Najwyraźniej kuzyn Jude uznał to za wyjątkowo zabawny dowcip.

Kiedy starzec śmiał się, Quentin skierował wzrok w stronę szczytu stołu, gdzie zaskoczył go widok szeroko otwartych oczu Babki, lustrujących go niczym reflektory.

Quentin odwrócił się do Madeleine i odezwał się cicho.

— Twoja Babcia…

— Tak, Tin?

Ale kiedy ponownie spojrzał na starszą panią, z rozczarowaniem stwierdził, że jej oczy znów są zamknięte.

— Myślałem, że się obudziła.

— Och, ona słyszy wszystko znakomicie, możesz być tego pewny. To zapada w drzemkę, to znów się budzi, ale przez cały czas wie co się dzieje. A że słuch ma jak nietoperz, więc z pewnością obecnie słyszy nasze szepty.
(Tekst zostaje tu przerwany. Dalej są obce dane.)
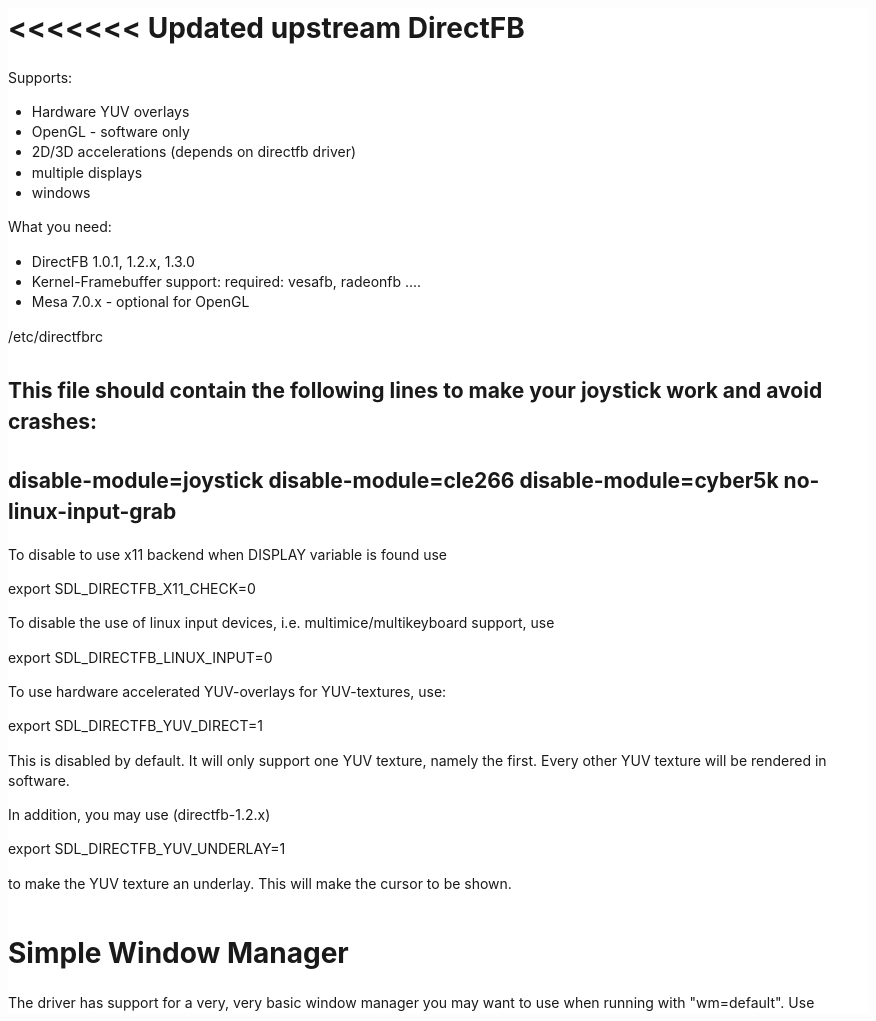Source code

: <<<<<<< Updated upstream
DirectFB
========

Supports:

- Hardware YUV overlays
- OpenGL - software only
- 2D/3D accelerations (depends on directfb driver)
- multiple displays
- windows

What you need:

* DirectFB 1.0.1, 1.2.x, 1.3.0
* Kernel-Framebuffer support: required: vesafb, radeonfb .... 
* Mesa 7.0.x	   - optional for OpenGL

/etc/directfbrc

This file should contain the following lines to make
your joystick work and avoid crashes:
------------------------
disable-module=joystick
disable-module=cle266
disable-module=cyber5k
no-linux-input-grab
------------------------

To disable to use x11 backend when DISPLAY variable is found use

export SDL_DIRECTFB_X11_CHECK=0

To disable the use of linux input devices, i.e. multimice/multikeyboard support,
use

export SDL_DIRECTFB_LINUX_INPUT=0

To use hardware accelerated YUV-overlays for YUV-textures, use:

export SDL_DIRECTFB_YUV_DIRECT=1

This is disabled by default. It will only support one 
YUV texture, namely the first. Every other YUV texture will be
rendered in software.

In addition, you may use (directfb-1.2.x)

export SDL_DIRECTFB_YUV_UNDERLAY=1

to make the YUV texture an underlay. This will make the cursor to
be shown.

Simple Window Manager
=====================

The driver has support for a very, very basic window manager you may
want to use when running with "wm=default". Use
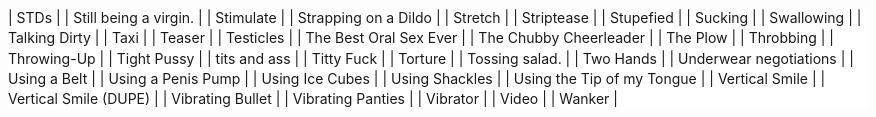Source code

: | STDs |
| Still being a virgin. |
| Stimulate |
| Strapping on a Dildo |
| Stretch |
| Striptease |
| Stupefied |
| Sucking |
| Swallowing |
| Talking Dirty |
| Taxi |
| Teaser |
| Testicles |
| The Best Oral Sex Ever |
| The Chubby Cheerleader |
| The Plow |
| Throbbing |
| Throwing-Up |
| Tight Pussy |
| tits and ass |
| Titty Fuck |
| Torture |
| Tossing salad. |
| Two Hands |
| Underwear negotiations |
| Using a Belt |
| Using a Penis Pump |
| Using Ice Cubes |
| Using Shackles |
| Using the Tip of my Tongue |
| Vertical Smile |
| Vertical Smile (DUPE) |
| Vibrating Bullet |
| Vibrating Panties |
| Vibrator |
| Video |
| Wanker |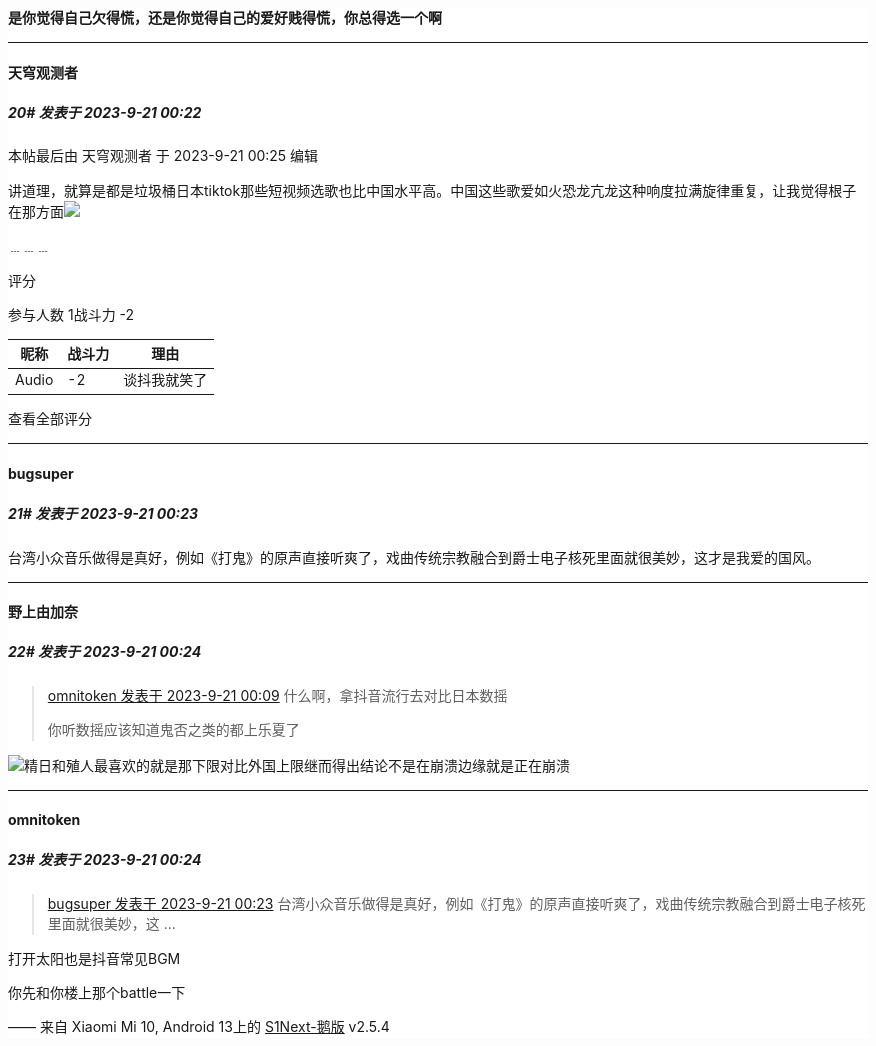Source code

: <strong>是你觉得自己欠得慌，还是你觉得自己的爱好贱得慌，你总得选一个啊</strong>

*****

####  天穹观测者  
##### 20#       发表于 2023-9-21 00:22

 本帖最后由 天穹观测者 于 2023-9-21 00:25 编辑 

讲道理，就算是都是垃圾桶日本tiktok那些短视频选歌也比中国水平高。中国这些歌爱如火恐龙亢龙这种响度拉满旋律重复，让我觉得根子在那方面<img src="https://static.saraba1st.com/image/smiley/face2017/067.png" referrerpolicy="no-referrer">

﹍﹍﹍

评分

 参与人数 1战斗力 -2

|昵称|战斗力|理由|
|----|---|---|
| Audio|-2|谈抖我就笑了|

查看全部评分

*****

####  bugsuper  
##### 21#       发表于 2023-9-21 00:23

台湾小众音乐做得是真好，例如《打鬼》的原声直接听爽了，戏曲传统宗教融合到爵士电子核死里面就很美妙，这才是我爱的国风。

*****

####  野上由加奈  
##### 22#       发表于 2023-9-21 00:24

<blockquote><a href="httphttps://bbs.saraba1st.com/2b/forum.php?mod=redirect&amp;goto=findpost&amp;pid=62476414&amp;ptid=2153625" target="_blank">omnitoken 发表于 2023-9-21 00:09</a>
什么啊，拿抖音流行去对比日本数摇

你听数摇应该知道鬼否之类的都上乐夏了</blockquote>
<img src="https://static.saraba1st.com/image/smiley/face2017/037.png" referrerpolicy="no-referrer">精日和殖人最喜欢的就是那下限对比外国上限继而得出结论不是在崩溃边缘就是正在崩溃

*****

####  omnitoken  
##### 23#       发表于 2023-9-21 00:24

<blockquote><a href="httphttps://bbs.saraba1st.com/2b/forum.php?mod=redirect&amp;goto=findpost&amp;pid=62476506&amp;ptid=2153625" target="_blank">bugsuper 发表于 2023-9-21 00:23</a>
台湾小众音乐做得是真好，例如《打鬼》的原声直接听爽了，戏曲传统宗教融合到爵士电子核死里面就很美妙，这 ...</blockquote>
打开太阳也是抖音常见BGM

你先和你楼上那个battle一下

—— 来自 Xiaomi Mi 10, Android 13上的 [S1Next-鹅版](https://github.com/ykrank/S1-Next/releases) v2.5.4

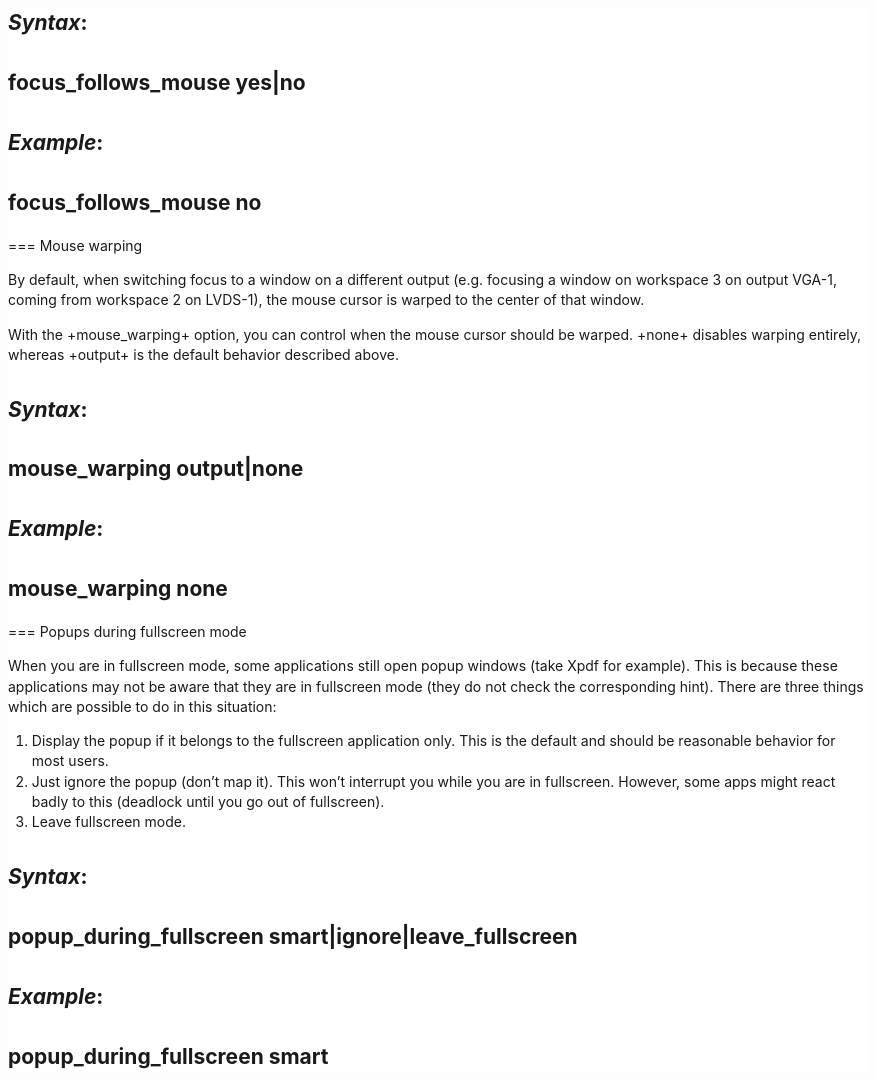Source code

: *Syntax*:
--------------------------
focus_follows_mouse yes|no
--------------------------

*Example*:
----------------------
focus_follows_mouse no
----------------------

=== Mouse warping

By default, when switching focus to a window on a different output (e.g.
focusing a window on workspace 3 on output VGA-1, coming from workspace 2 on
LVDS-1), the mouse cursor is warped to the center of that window.

With the +mouse_warping+ option, you can control when the mouse cursor should
be warped. +none+ disables warping entirely, whereas +output+ is the default
behavior described above.

*Syntax*:
-------------------------
mouse_warping output|none
-------------------------

*Example*:
------------------
mouse_warping none
------------------

=== Popups during fullscreen mode

When you are in fullscreen mode, some applications still open popup windows
(take Xpdf for example). This is because these applications may not be aware
that they are in fullscreen mode (they do not check the corresponding hint).
There are three things which are possible to do in this situation:

1. Display the popup if it belongs to the fullscreen application only. This is
   the default and should be reasonable behavior for most users.
2. Just ignore the popup (don’t map it). This won’t interrupt you while you are
   in fullscreen. However, some apps might react badly to this (deadlock until
   you go out of fullscreen).
3. Leave fullscreen mode.

*Syntax*:
-----------------------------------------------------
popup_during_fullscreen smart|ignore|leave_fullscreen
-----------------------------------------------------

*Example*:
------------------------------
popup_during_fullscreen smart
------------------------------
Prawda Babciu?

Ale oczy Babci pozostały zamknięte i nawet jeden mięsień nie zadrgał na jej uśpionej twarzy.

Siedzący obecnie po jej prawej stronie wuj Paul pochylił się do przodu z uśmiechem.

— Przedstawisz mnie jeszcze raz, moja droga? Jeśli chcesz, mogę zmienić imię.

— Nie ma potrzeby, wuju — powiedziała Madeleine. — Czy mam zadzwonić żeby przyniesiono śniadanie?

— Bardzo cię proszę — odezwał się wuj Stephen — Niektórzy spośród obecnych muszą się regularnie odżywiać.

— To twój dzwonek, złotko — dodała ciocia Atena. Madeleine pochyliła się do przodu i zadzwoniła małym dzwonkiem, który leżał obok jej miejsca przy stole. Quentinowi przyszło do głowy, że jej miejsce rzeczywiście było tu, gdzie wcześniej siedział wuj Paul, tak więc rzeczywiście był tu intruzem.